Back in his sickroom, the bed itself seemed to reject him like the trick-shop miniature of King Tut. Quinn thinks: I am in it hand and foot. I have suffered a relapse.
* * *
In the morning, in bed, Quinn still in Stanton’s house and posturing sickly for Janey, Charles Murray appeared. He had a bouquet wrapped in wax paper and a packet of letters. “Yoohoo,” he said, “couldn’t you hear me knocking away? I’ve been to the mail in town today—” He handed Quinn his letters, then shyly, “—these silly old—” Janey got up to get them coffee and Quinn followed her exit with forlorn eyes. He held the flowers now; they were dark orange. “How are you feeling?” Murray asked.
“Oh, all right.”
“You probably have the flu for God sakes.”
“I know, I know. But this was kind.” Quinn waved the flowers awkwardly. Murray brushed off the compliment.
“They’re just tacky nothings. All you can expect up here though.

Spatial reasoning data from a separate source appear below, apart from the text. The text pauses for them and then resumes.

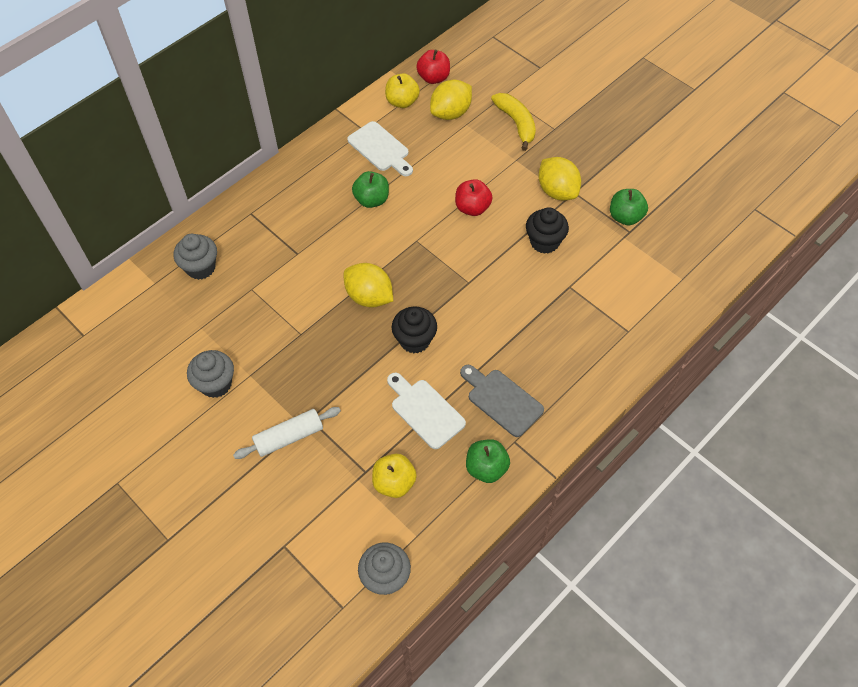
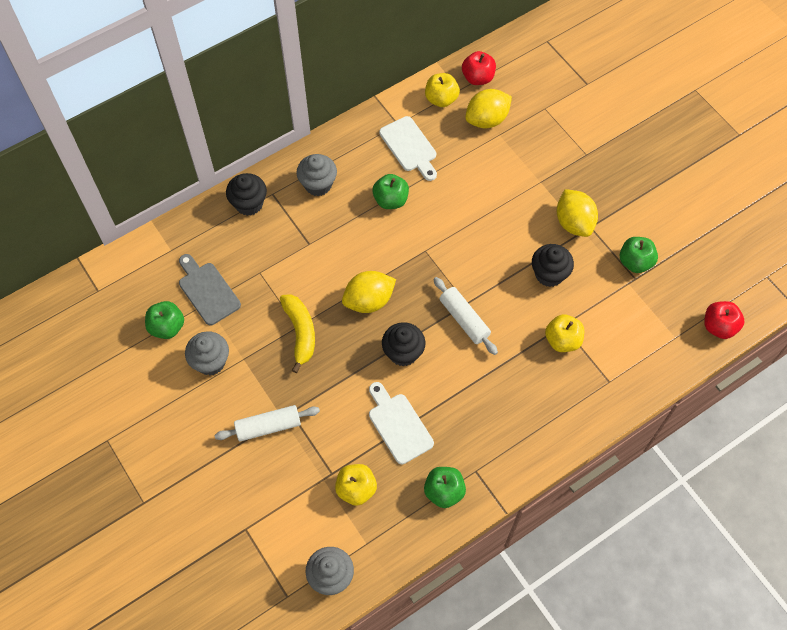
camera: 10 degrees right, 5 degrees up
grey cupcake [174,234,217,280] -> grey cupcake moved to [297,154,337,196]
yellow lemon [344,263,393,308] -> yellow lemon turned 75 degrees counterclockwise [342,271,396,313]
red apple [455,179,492,216] -> red apple moved to [704,301,745,339]
grey cutting board [460,365,544,437] -> grey cutting board moved to [179,254,241,325]
yellow banana [491,93,536,151] -> yellow banana moved to [280,294,315,373]
none -> green apple [145,301,184,339]
none -> black cupcake [226,173,267,216]
none -> white rolling pin [433,277,498,355]
none -> yellow apple [545,314,584,352]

You do look feverish.” He laid his narrow hand on Quinn’s brow.
“I feel pretty much terrific,” Quinn said abruptly.
“After what you’ve been through? How killing!”
“Just a little dunking—”
“A little dunking!” He seized Quinn’s hand in wild laughter. Quinn tugged a tiny bit but was held fast. Murray leaned over. “What the hell?” he squinted.